Israel has signed a free trade agreement with the United Arab Emirates, its first big trade accord with an Arab state and a move aimed at boosting trade between the two Middle Eastern nations.
The pact was signed in Dubai by Israel’s Minister of Economy and Industry Orna Barbivai and her counterpart, UAE Minister of Economy Abdulla bin Touq al-Marri, on Tuesday after months of negotiations.
“Done,” Israel’s Ambassador to the UAE Amir Hayek said on Twitter, replying to another tweet he posted earlier saying “the UAE and Israel will sign FTA in the next hour”.
President of the UAE-Israel Business Council Dorian Barak said the trade agreement defined tax rates, imports and intellectual property, which would encourage more Israeli companies to set up offices in the UAE, particularly in Dubai.

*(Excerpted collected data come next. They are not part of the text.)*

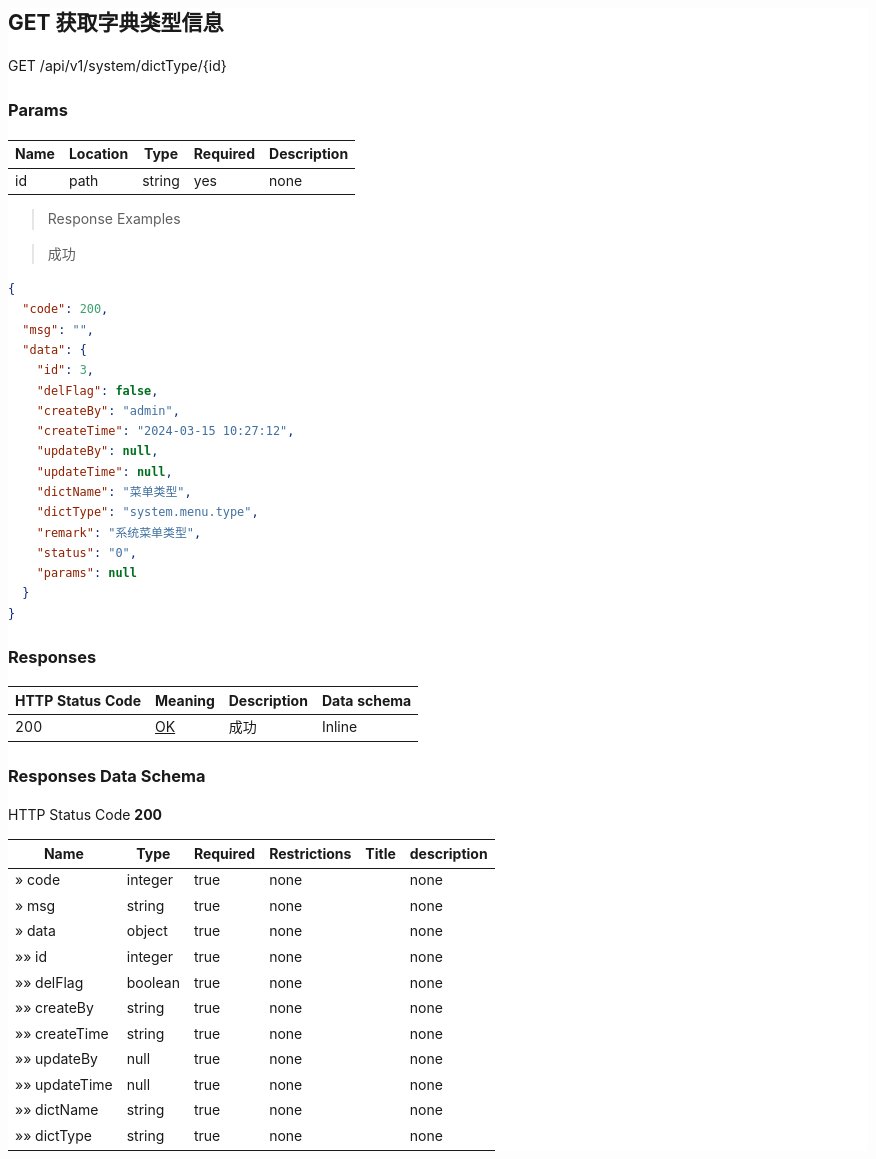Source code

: ## GET 获取字典类型信息

GET /api/v1/system/dictType/{id}

### Params

|Name|Location|Type|Required|Description|
|---|---|---|---|---|
|id|path|string| yes |none|

> Response Examples

> 成功

```json
{
  "code": 200,
  "msg": "",
  "data": {
    "id": 3,
    "delFlag": false,
    "createBy": "admin",
    "createTime": "2024-03-15 10:27:12",
    "updateBy": null,
    "updateTime": null,
    "dictName": "菜单类型",
    "dictType": "system.menu.type",
    "remark": "系统菜单类型",
    "status": "0",
    "params": null
  }
}
```

### Responses

|HTTP Status Code |Meaning|Description|Data schema|
|---|---|---|---|
|200|[OK](https://tools.ietf.org/html/rfc7231#section-6.3.1)|成功|Inline|

### Responses Data Schema

HTTP Status Code **200**

|Name|Type|Required|Restrictions|Title|description|
|---|---|---|---|---|---|
|» code|integer|true|none||none|
|» msg|string|true|none||none|
|» data|object|true|none||none|
|»» id|integer|true|none||none|
|»» delFlag|boolean|true|none||none|
|»» createBy|string|true|none||none|
|»» createTime|string|true|none||none|
|»» updateBy|null|true|none||none|
|»» updateTime|null|true|none||none|
|»» dictName|string|true|none||none|
|»» dictType|string|true|none||none|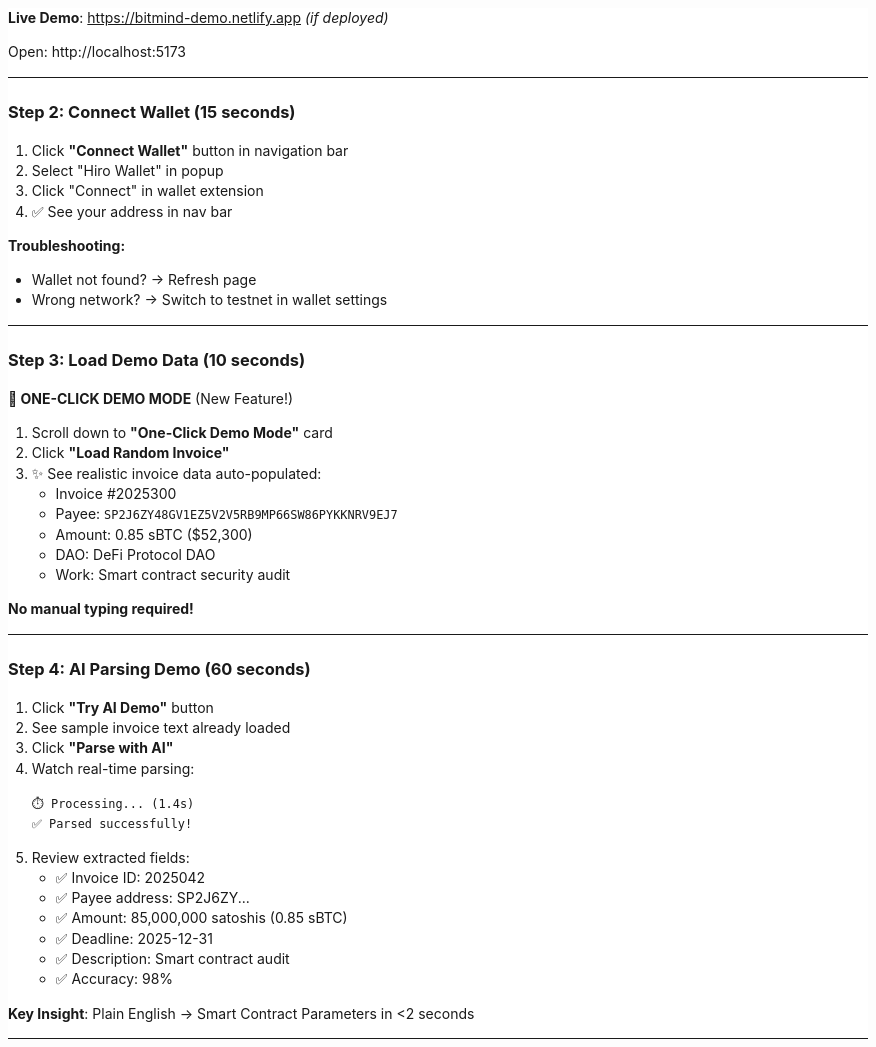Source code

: **Live Demo**: https://bitmind-demo.netlify.app *(if deployed)*

Open: http://localhost:5173

---

### Step 2: Connect Wallet (15 seconds)

1. Click **"Connect Wallet"** button in navigation bar
2. Select "Hiro Wallet" in popup
3. Click "Connect" in wallet extension
4. ✅ See your address in nav bar

**Troubleshooting:**
- Wallet not found? → Refresh page
- Wrong network? → Switch to testnet in wallet settings

---

### Step 3: Load Demo Data (10 seconds)

**🎉 ONE-CLICK DEMO MODE** (New Feature!)

1. Scroll down to **"One-Click Demo Mode"** card
2. Click **"Load Random Invoice"**
3. ✨ See realistic invoice data auto-populated:
   - Invoice #2025300
   - Payee: `SP2J6ZY48GV1EZ5V2V5RB9MP66SW86PYKKNRV9EJ7`
   - Amount: 0.85 sBTC ($52,300)
   - DAO: DeFi Protocol DAO
   - Work: Smart contract security audit

**No manual typing required!**

---

### Step 4: AI Parsing Demo (60 seconds)

1. Click **"Try AI Demo"** button
2. See sample invoice text already loaded
3. Click **"Parse with AI"**
4. Watch real-time parsing:
   ```
   ⏱️ Processing... (1.4s)
   ✅ Parsed successfully!
   ```
5. Review extracted fields:
   - ✅ Invoice ID: 2025042
   - ✅ Payee address: SP2J6ZY...
   - ✅ Amount: 85,000,000 satoshis (0.85 sBTC)
   - ✅ Deadline: 2025-12-31
   - ✅ Description: Smart contract audit
   - ✅ Accuracy: 98%

**Key Insight**: Plain English → Smart Contract Parameters in <2 seconds

---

The Council predicts there will be almost 1,000 Israeli companies working in or through the UAE by the end of the year, doing business with South Asia, the Far East and the Middle East.
“The domestic market doesn’t represent the entirety of the opportunity. The opportunity is really setting up in Dubai, as many companies have, in order to target the broader region,” Barak said.
Ahead of the signing, Israel’s economy ministry had said the accord would remove tariffs on 96% of goods, including food, agriculture, cosmetics, medical equipment and medicine.
The UAE predicts that the Comprehensive Economic Partnership Agreement, as the accord is known, would boost bilateral trade to more than $10bn a year within five years.
“Our agreement will accelerate growth, create jobs and lead to a new era of peace, stability, and prosperity across the region,” the Emirati trade minister, Thani al-Zeyoudi, said on Twitter.
“Together we will remove barriers and promote comprehensive trade and new technologies, which will form a solid foundation for our common path, will contribute to the well-being of citizens and make it easier to do business,” Barbivai said on Monday.
The agreement has been signed amid escalating violence in occupied East Jerusalem and the occupied West Bank.
The UAE foreign ministry on Monday condemned the storming of the Al-Aqsa Mosque compound in Jerusalem on Sunday by “extremist settlers under the protection of Israeli forces”.
Later on Sunday, ultra-nationalist Israelis marched through Palestinian areas of the Old City and attacked Palestinians while chanting racist anti-Arab and anti-Palestinian songs.
The foreign ministry, in the written statement, also asked “Israeli authorities to take responsibility for reducing escalation and ending all attacks and practices that lead to the continuation of tensions while underscoring the need to exercise maximum restraint to avoid further instability”.
On the same day the statement was issued, invited media were told they could no longer attend the signing. No reason was given for the sudden change.
Al-Aqsa Mosque is the third holiest site in Islam and is known in Judaism as the Temple Mount. One of the outer walls of the Temple Mount, the Western Wall, is the holiest site in Judaism.
Israel’s Barbivai told Israeli radio on Tuesday she had heard “nothing out of the ordinary” about the Al-Aqsa Mosque violence so far during her visit to the UAE.
For the UAE, the deal with Israel is its second bilateral free trade agreement after signing a similar accord with India in February. It is in bilateral trade talks with several other countries, including Indonesia and South Korea.
The UAE has been aggressively pursuing these deals in a bid to strengthen its economy and status as a major business hub following the hit it took from the coronavirus pandemic.
Israel and the UAE established ties in September 2020 in a deal brokered by the United States that broke with decades of Arab policy that had called for a Palestinian state before ties with Israel.
Bahrain and Morocco also recognised Israel in the same year.